** Required actions **
• a. Reproduce the stretch of the haiku debate post from "I daresay Miles" through "make it sound?".
• b. On which listserve did the haiku debate described in the post take place?

** Text provided **
Free Poetry! (High Coup Redux)

I mean liberate it!  Here are some more random, perhaps paradoxical observations that came to my mind in response to further comments in the haiku debate on the ClevelandPoetics Yahoo listserve. Some of what I say may not make total sense if you've not read the others' remarks on that site.

Marcus wrote, "The difference is between people who want to do art and people who want to do blurt. Those who want to do art are trying to get something across. Those who want to do blurt merely want to get something out there. The latter don't care whether they're communicating or not."

I daresay Miles Davis blurted - and Whitman's "barbaric yawp" qualifies as a blurt. Does this mean neither wanted "to do art" or communicate? Is the difference between blurt and art as distinct as you make it sound?

Even the creation of a blurt is a creative act. 

It might require more creativity to play tennis without a court than with one. One who's never tried it might not know.

You may say "Without a court it wouldn't be tennis." Really? One man can (and did) create a game with a court and label it tennis (it wasn't tennis until he named it so, and now it is because he did). I hereby create a game with no court and label it tennis.  I also hereby create a poem with one rule ("Say what you will in as many silly bulls as you like") and call it high coup (spelled "haiku"). Why are my "tennis" and "haiku" labels/definitions less valid than those created by someone else in an earlier century? I admit my versions of "tennis" and "haiku" are not in the dictionary and are not accepted or known as real words by most folks.  But neither was the other (original?) "tennis" the day it was created.  And the poems folks are calling real "haiku" weren't called by that word until Masaoka Shiki in the 19th century. (Oops - I used passive voice in that last sentence - not because I don't know what active voice is and why many deem it preferable to passive - and certainly not because I'm lazy - but merely to make a subtle point.)

** Data listing **
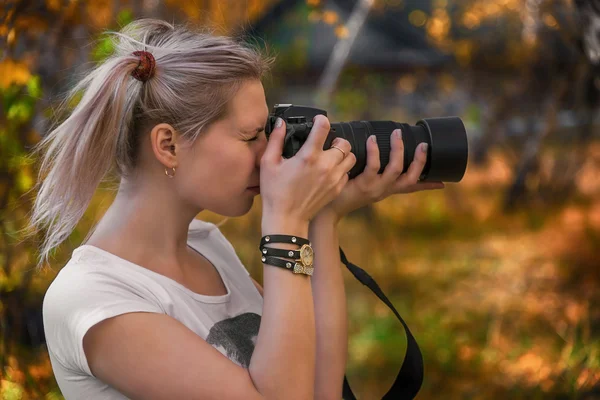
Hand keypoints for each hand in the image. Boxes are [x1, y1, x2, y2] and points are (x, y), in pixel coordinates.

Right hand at [260, 115, 355, 228]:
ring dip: (343, 153)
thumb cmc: (275, 192)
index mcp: (308, 156)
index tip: (317, 122)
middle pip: (344, 142)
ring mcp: (334, 178)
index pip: (323, 127)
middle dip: (335, 139)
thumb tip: (280, 123)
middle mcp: (325, 165)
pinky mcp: (337, 189)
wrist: (286, 219)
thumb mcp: (268, 163)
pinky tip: (330, 170)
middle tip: (326, 142)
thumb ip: (276, 140)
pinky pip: (347, 172)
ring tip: (331, 156)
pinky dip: (342, 168)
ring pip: (351, 157)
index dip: (321, 120)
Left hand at [319, 129, 443, 222]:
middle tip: (423, 144)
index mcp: (386, 190)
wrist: (326, 209)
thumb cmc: (340, 191)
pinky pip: (374, 166)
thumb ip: (367, 169)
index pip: (412, 187)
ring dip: (399, 150)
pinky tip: (372, 140)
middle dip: (420, 160)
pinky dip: (375, 151)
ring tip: (397, 134)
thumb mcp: (359, 181)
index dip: (428, 184)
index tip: (444, 182)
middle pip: (411, 178)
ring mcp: (375, 189)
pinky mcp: (363, 185)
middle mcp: (384, 190)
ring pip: (396, 169)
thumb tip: (367, 150)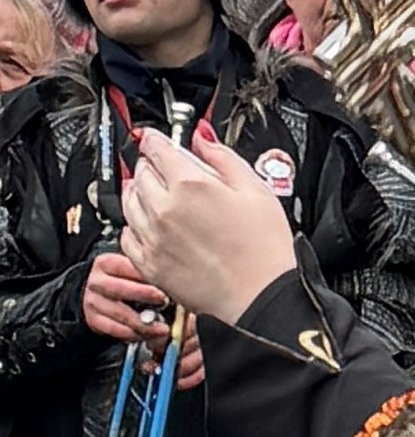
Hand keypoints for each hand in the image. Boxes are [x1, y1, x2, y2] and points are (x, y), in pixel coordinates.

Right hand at [81, 243, 204, 386]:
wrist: (102, 298)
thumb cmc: (127, 284)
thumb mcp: (135, 274)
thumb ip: (149, 275)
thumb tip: (175, 284)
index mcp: (107, 263)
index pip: (126, 266)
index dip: (146, 275)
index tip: (164, 282)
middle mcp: (97, 281)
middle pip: (120, 289)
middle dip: (144, 295)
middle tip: (164, 301)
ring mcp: (93, 300)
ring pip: (119, 313)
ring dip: (143, 323)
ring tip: (162, 328)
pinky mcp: (93, 319)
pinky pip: (114, 329)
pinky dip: (132, 334)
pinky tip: (146, 335)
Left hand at [116, 120, 295, 339]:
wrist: (261, 298)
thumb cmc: (265, 249)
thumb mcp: (256, 189)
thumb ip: (222, 156)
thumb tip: (201, 138)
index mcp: (190, 183)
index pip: (156, 147)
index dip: (157, 139)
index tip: (157, 140)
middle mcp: (164, 208)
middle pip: (140, 171)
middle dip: (151, 165)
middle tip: (166, 169)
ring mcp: (154, 237)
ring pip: (129, 201)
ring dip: (139, 191)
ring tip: (156, 194)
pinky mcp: (150, 264)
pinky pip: (127, 236)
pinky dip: (134, 225)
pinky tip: (150, 225)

** Solutions in order **
• a.
I daresay Miles Davis blurted - and Whitman's "barbaric yawp" qualifies as a blurt. Does this mean neither wanted "to do art" or communicate? Is the difference between blurt and art as distinct as you make it sound?

• b. The ClevelandPoetics Yahoo listserve.